▶ _REQUIRED ACTIONS_:
1 > In the article on the collegiate recovery grant, how many people in Virginia died of drug overdoses last year?
2 > Proceed with the article on the collegiate recovery grant, continuing after its last sentence.
***** READING TEXT *****
Kirk Luder, a staff supervisor for Washington and Lee’s collegiate recovery program, the Washingtonian Society, said he was stunned but excited and grateful when he heard they received the grant. 

“This money gives us the flexibility to make enhancements we couldn’t manage otherwise,” Luder said.

Luder joined the University Counseling Center as a staff psychiatrist and full-time clinician in 2004 after serving as the university’s consulting psychiatrist for five years.

The grant was funded by federal State Opioid Response (SOR) efforts, a larger national program developed to fight the opioid epidemic and other substance abuse across the nation.

In Virginia, 1,500 people died last year of drug overdoses. Northam said addiction, and drug overdoses specifically, has become one of the state’s biggest challenges.

“Our college campuses and universities are no exception to this,” he said in a speech when presenting the grant. “This is a challenge that doesn’t discriminate.”

The Rams in Recovery program will serve as the model for other universities covered under the grant.

Rams in Recovery Program Coordinator Tom Bannard said the VCU collegiate recovery program started with just a couple of students.
***** MATERIAL SHOWN *****
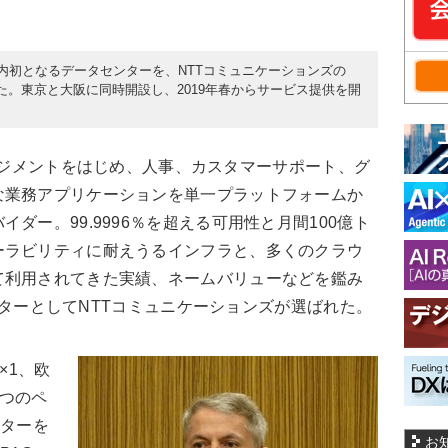
月17日、国内初となるデータセンターを、NTTコミュニケーションズの
表した。東京と大阪に同時開設し、2019年春からサービス提供を開
スマネジメントをはじめ、人事、カスタマーサポート、グ
な業務アプリケーションを単一プラットフォームか
ダー。99.9996％を超える可用性と月間100億ト
ーラビリティに耐えうるインフラと、多くのクラウ
て利用されてきた実績、ネームバリューなどを鑑み
タセンターとしてNTTコミュニケーションズが選ばれた。
×1、欧
ずつのペ
ンターを
お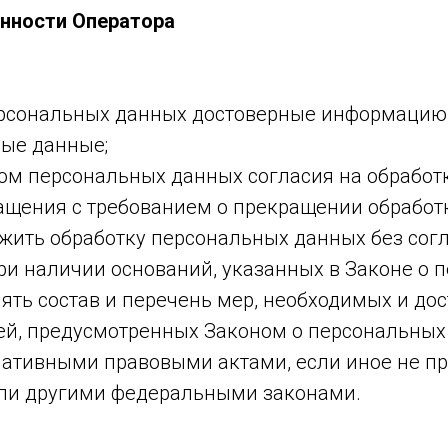
анности Оператора
персональных данных достоверные информацию
ые данные;
том персональных данных согласия на обработ
ащения с требованием о прекращении обработ
жить обработку персональных данных без сог
и наличии оснований, указанных в Законе о 
ять состав и перечень мер, необходимых и до
ей, предусмотренных Законом о персональных
мативными правовыми актами, если иное не п
ли другими федеральными законами.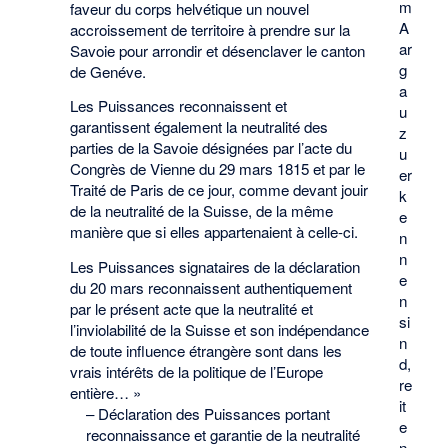
m
faveur du corps helvétique un nouvel
A
accroissement de territoire à prendre sur la
ar
Savoie pour arrondir et désenclaver le canton
g
de Genéve.
a
Les Puissances reconnaissent et
u
garantissent également la neutralité des
z
parties de la Savoie désignées par l’acte du
u
Congrès de Vienne du 29 mars 1815 et par le
er
Traité de Paris de ce jour, comme devant jouir
k
de la neutralité de la Suisse, de la même
e
manière que si elles appartenaient à celle-ci.
n
n
Les Puissances signataires de la déclaration
e
du 20 mars reconnaissent authentiquement
n
par le présent acte que la neutralité et
si
l’inviolabilité de la Suisse et son indépendance
n
de toute influence étrangère sont dans les
d,
vrais intérêts de la politique de l’Europe
re
entière… »
it
–
Déclaration des Puissances portant
e
reconnaissance et garantie de la neutralité
n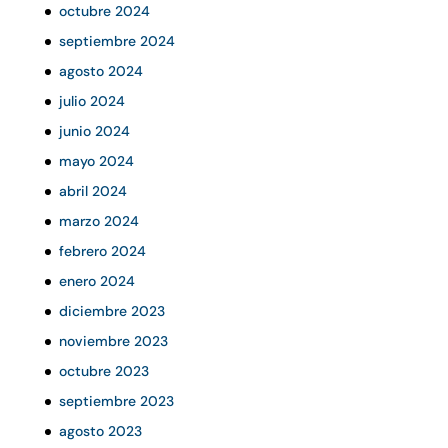
octubre 2024
septiembre 2024
agosto 2024
julio 2024
junio 2024
mayo 2024
abril 2024
marzo 2024
febrero 2024
enero 2024
diciembre 2023
noviembre 2023
octubre 2023
septiembre 2023
agosto 2023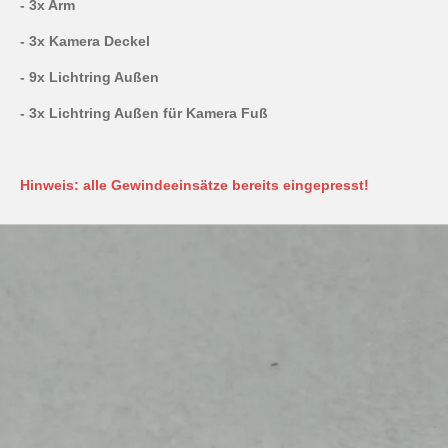
- 3x Arm
- 3x Kamera Deckel
- 9x Lichtring Außen
- 3x Lichtring Außen für Kamera Fuß
Hinweis: alle Gewindeeinsätze bereits eingepresst!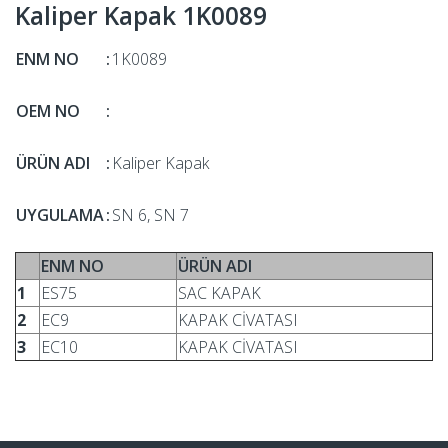
Kaliper Kapak 1K0089
ENM NO
:
1K0089
OEM NO
:
ÜRÜN ADI
:
Kaliper Kapak
UYGULAMA
:
SN 6, SN 7
ENM NO
ÜRÜN ADI
1
ES75
SAC KAPAK
2
EC9
KAPAK CİVATASI
3
EC10
KAPAK CİVATASI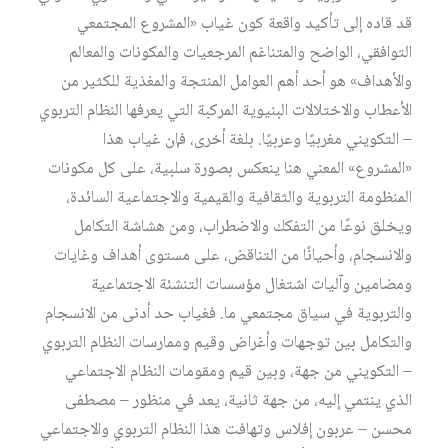
قد قاده إلى تأكيد واقعة كون غياب «المشروع المجتمعي
التوافقي، الواضح والمتناغم المرجعيات والمكونات والمعالم
والأهداف» هو أحد أهم العوامل المنتجة والمغذية للكثير من
الأعطاب والاختلالات البنيوية المركبة التي يعرفها النظام التربوي
– التكويني مغربيًا وعربيًا. بلغة أخرى، فإن غياب هذا
«المشروع» المعني هنا ينعكس بصورة سلبية، على كل مكونات
المنظومة التربوية والثقافية والقيمية والاجتماعية السائدة،
ويخلق نوعًا من التفكك والاضطراب، ومن هشاشة التكامل
والانسجام، وأحيانًا من التناقض، على مستوى أهداف وغايات
ومضامين وآليات اشتغال مؤسسات التنشئة الاجتماعية
والتربوية في سياق مجتمعي ما. فغياب حد أدنى من الانسجام
والتكامل بين توجهات وأغراض وقيم وممارسات النظام التربوي
– التكويني من جهة، وبين قيم ومقومات النظام الاجتماعي
الذي ينتمي إليه، من جهة ثانية، يعد في منظور – مصطفى
محسن – عربون إفلاس وتهافت هذا النظام التربوي والاجتماعي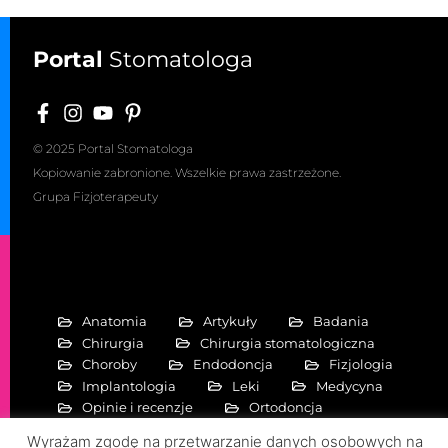
Portal
Stomatologa
© 2025 Portal Stomatologa
Kopiowanie zabronione. Wszelkie prawa zastrzeżone.
Grupa Fizjoterapeuty
Anatomia
Artykuły
Badania
Chirurgia
Chirurgia stomatologiczna
Choroby
Endodoncja
Fizjologia
Implantologia
Leki
Medycyna
Opinie i recenzje
Ortodoncja
Periodontologia
Pierwiastki
Wyrażam zgodę na przetwarzanie danych osobowych na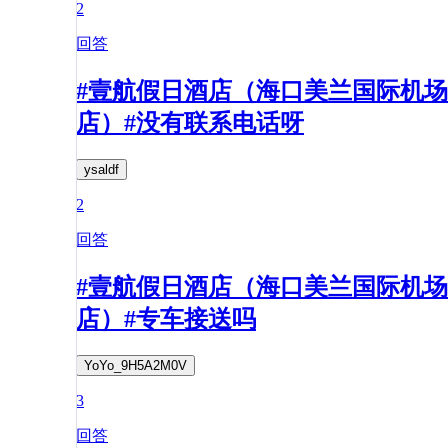
2
回答
#壹航假日酒店（海口美兰国际机场
店）#没有联系电话呀
ysaldf
2
回答
#壹航假日酒店（海口美兰国际机场
店）#专车接送吗
YoYo_9H5A2M0V
3
回答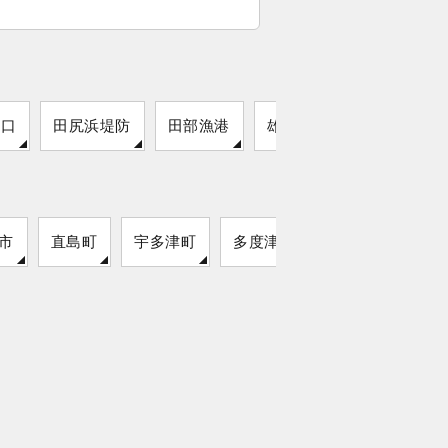
湖口
田尻浜堤防
田部漁港
雄冬漁港
市
直島町
宇多津町
多度津町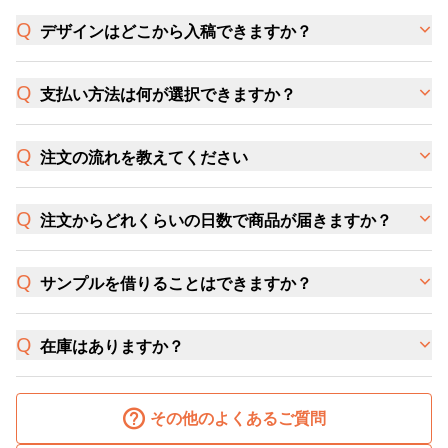
デザインはどこから入稿できますか？
支払い方法は何が選択できますか？
注文の流れを教えてください
注文からどれくらいの日数で商品が届きますか？
サンプルを借りることはできますか？
在庫はありますか？
その他のよくあるご質問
*****
▶ _LIST OF ANSWERS_:
1 > 1,500 people.

2 >
“We saw the impact almost immediately, as the university and individual donors invested more in the program,” Bannard said. “Students thrive once you start supporting them in recovery. Their success attracts other struggling students into the program and they motivate other people in recovery to come back to school.” 

At Washington and Lee, the Washingtonian Society started seven years ago as a small group of students who got together to talk about substance abuse. During the first three years, the group was small, with only four to eight students participating, and they met once a week.

In 2016, the Washingtonian House was created.

With the help of Sidney Evans, vice president for student affairs and dean of students, and Dave Leonard, dean of student life, the recovery residence was set up as formal gathering space for the Washingtonian Society and for students in recovery to live and grow together.

Since then, students involved in the group have committed time and energy to outreach and support, and the group has grown over the years.

Last year, the Leadership Education and Development (LEAD) program awarded the Washingtonian Society the “Best Student Organization” award.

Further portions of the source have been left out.